[Collection entries]
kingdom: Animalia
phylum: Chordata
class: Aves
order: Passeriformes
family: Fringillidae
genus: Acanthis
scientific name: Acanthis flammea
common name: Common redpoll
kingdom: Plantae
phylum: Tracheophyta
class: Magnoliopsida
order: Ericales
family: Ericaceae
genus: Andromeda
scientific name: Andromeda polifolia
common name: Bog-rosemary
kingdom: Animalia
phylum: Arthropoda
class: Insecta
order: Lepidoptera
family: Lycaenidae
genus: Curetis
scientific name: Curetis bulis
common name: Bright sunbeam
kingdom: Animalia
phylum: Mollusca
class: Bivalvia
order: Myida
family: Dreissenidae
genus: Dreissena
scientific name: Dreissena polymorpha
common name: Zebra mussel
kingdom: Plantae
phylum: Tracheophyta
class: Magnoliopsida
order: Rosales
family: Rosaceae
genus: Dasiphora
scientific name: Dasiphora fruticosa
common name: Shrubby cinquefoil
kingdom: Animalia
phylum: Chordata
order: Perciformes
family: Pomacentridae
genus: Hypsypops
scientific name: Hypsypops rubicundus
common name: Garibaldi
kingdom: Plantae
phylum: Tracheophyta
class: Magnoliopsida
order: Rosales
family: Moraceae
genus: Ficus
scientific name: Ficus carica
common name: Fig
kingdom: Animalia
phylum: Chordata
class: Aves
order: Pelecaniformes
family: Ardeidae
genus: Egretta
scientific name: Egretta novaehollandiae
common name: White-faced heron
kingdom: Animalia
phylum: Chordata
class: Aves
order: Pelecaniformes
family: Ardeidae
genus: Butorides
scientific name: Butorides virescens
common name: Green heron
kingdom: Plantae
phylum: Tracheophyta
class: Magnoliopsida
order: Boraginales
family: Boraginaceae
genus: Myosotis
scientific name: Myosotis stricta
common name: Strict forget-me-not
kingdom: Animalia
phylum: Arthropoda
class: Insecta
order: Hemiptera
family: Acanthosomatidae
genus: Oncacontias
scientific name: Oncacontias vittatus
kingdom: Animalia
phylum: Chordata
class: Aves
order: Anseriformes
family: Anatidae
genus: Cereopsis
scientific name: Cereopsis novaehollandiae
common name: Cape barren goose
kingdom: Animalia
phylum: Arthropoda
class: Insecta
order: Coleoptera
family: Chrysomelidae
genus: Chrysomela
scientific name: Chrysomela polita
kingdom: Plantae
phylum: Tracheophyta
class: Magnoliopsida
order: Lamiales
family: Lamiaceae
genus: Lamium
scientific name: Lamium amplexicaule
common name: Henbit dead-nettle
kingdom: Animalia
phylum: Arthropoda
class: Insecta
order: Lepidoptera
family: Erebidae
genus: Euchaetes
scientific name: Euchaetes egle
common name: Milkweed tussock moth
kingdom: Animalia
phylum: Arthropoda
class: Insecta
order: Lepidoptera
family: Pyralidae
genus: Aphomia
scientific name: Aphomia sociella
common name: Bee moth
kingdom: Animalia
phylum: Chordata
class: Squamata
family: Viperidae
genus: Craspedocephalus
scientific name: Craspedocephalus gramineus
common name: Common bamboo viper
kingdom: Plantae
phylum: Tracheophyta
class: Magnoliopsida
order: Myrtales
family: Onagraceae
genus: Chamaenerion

* [Exercise goal]:
Return every line in the records above, unchanged and in the same order, from the first record through the last.

* [The response]:
kingdom: Animalia
phylum: Chordata
class: Aves
order: Passeriformes
family: Fringillidae
genus: Acanthis
scientific name: Acanthis flammea
common name: Common redpoll
kingdom: Plantae
phylum: Tracheophyta
class: Magnoliopsida
order: Ericales
family: Ericaceae
genus: Andromeda
scientific name: Andromeda polifolia
common name: Bog-rosemary
kingdom: Animalia
phylum: Arthropoda
class: Insecta
order: Lepidoptera
family: Lycaenidae
genus: Curetis
scientific name: Curetis bulis
common name: Bright sunbeam
kingdom: Animalia
phylum: Mollusca
class: Bivalvia
order: Myida
family: Dreissenidae
genus: Dreissena
scientific name: Dreissena polymorpha
common name: Zebra mussel
kingdom: Plantae
phylum: Tracheophyta
class: Magnoliopsida
order: Rosales
family: Rosaceae
genus: Dasiphora
scientific name: Dasiphora fruticosa
common name: Shrubby cinquefoil
kingdom: Animalia
phylum: Chordata
order: Perciformes
family: Pomacentridae
genus: Hypsypops
scientific name: Hypsypops rubicundus
common name: Garibaldi
kingdom: Plantae
phylum: Tracheophyta
class: Magnoliopsida
order: Rosales
family: Moraceae
genus: Ficus
scientific name: Ficus carica
common name: Fig
kingdom: Animalia
phylum: Chordata
class: Aves
order: Pelecaniformes
family: Ardeidae
genus: Egretta
scientific name: Egretta novaehollandiae
common name: White-faced heron
kingdom: Animalia
phylum: Chordata
class: Aves
order: Pelecaniformes
family: Ardeidae
genus: Butorides
scientific name: Butorides virescens
common name: Green heron
kingdom: Plantae
phylum: Tracheophyta
class: Magnoliopsida
order: Boraginales
family: Boraginaceae
genus: Myosotis
scientific name: Myosotis stricta
common name: Strict forget-me-not
kingdom: Animalia
phylum: Arthropoda
class: Insecta
order: Hemiptera
family: Acanthosomatidae
genus: Oncacontias
scientific name: Oncacontias vittatus
kingdom: Animalia
phylum: Chordata
class: Aves
order: Anseriformes
family: Anatidae
genus: Cereopsis
scientific name: Cereopsis novaehollandiae
common name: Cape barren goose
kingdom: Animalia
phylum: Arthropoda
class: Insecta
order: Coleoptera
family: Chrysomelidae
genus: Chrysomela
scientific name: Chrysomela polita
kingdom: Plantae
phylum: Tracheophyta
class: Magnoliopsida
order: Lamiales
family: Lamiaceae
genus: Lamium
scientific name: Lamium amplexicaule
common name: Henbit dead-nettle
kingdom: Animalia
phylum: Arthropoda
class: Insecta
order: Lepidoptera
family: Erebidae
genus: Euchaetes
scientific name: Euchaetes egle
common name: Milkweed tussock moth
kingdom: Animalia
phylum: Arthropoda
class: Insecta
order: Lepidoptera
family: Pyralidae
genus: Aphomia
scientific name: Aphomia sociella
common name: Bee moth
kingdom: Animalia
phylum: Chordata
class: Squamata
family: Viperidae
genus: Craspedocephalus
scientific name: Craspedocephalus gramineus
common name: Common bamboo viper
kingdom: Plantae
phylum: Tracheophyta
class: Magnoliopsida
order: Myrtales
family: Onagraceae
genus: Chamaenerion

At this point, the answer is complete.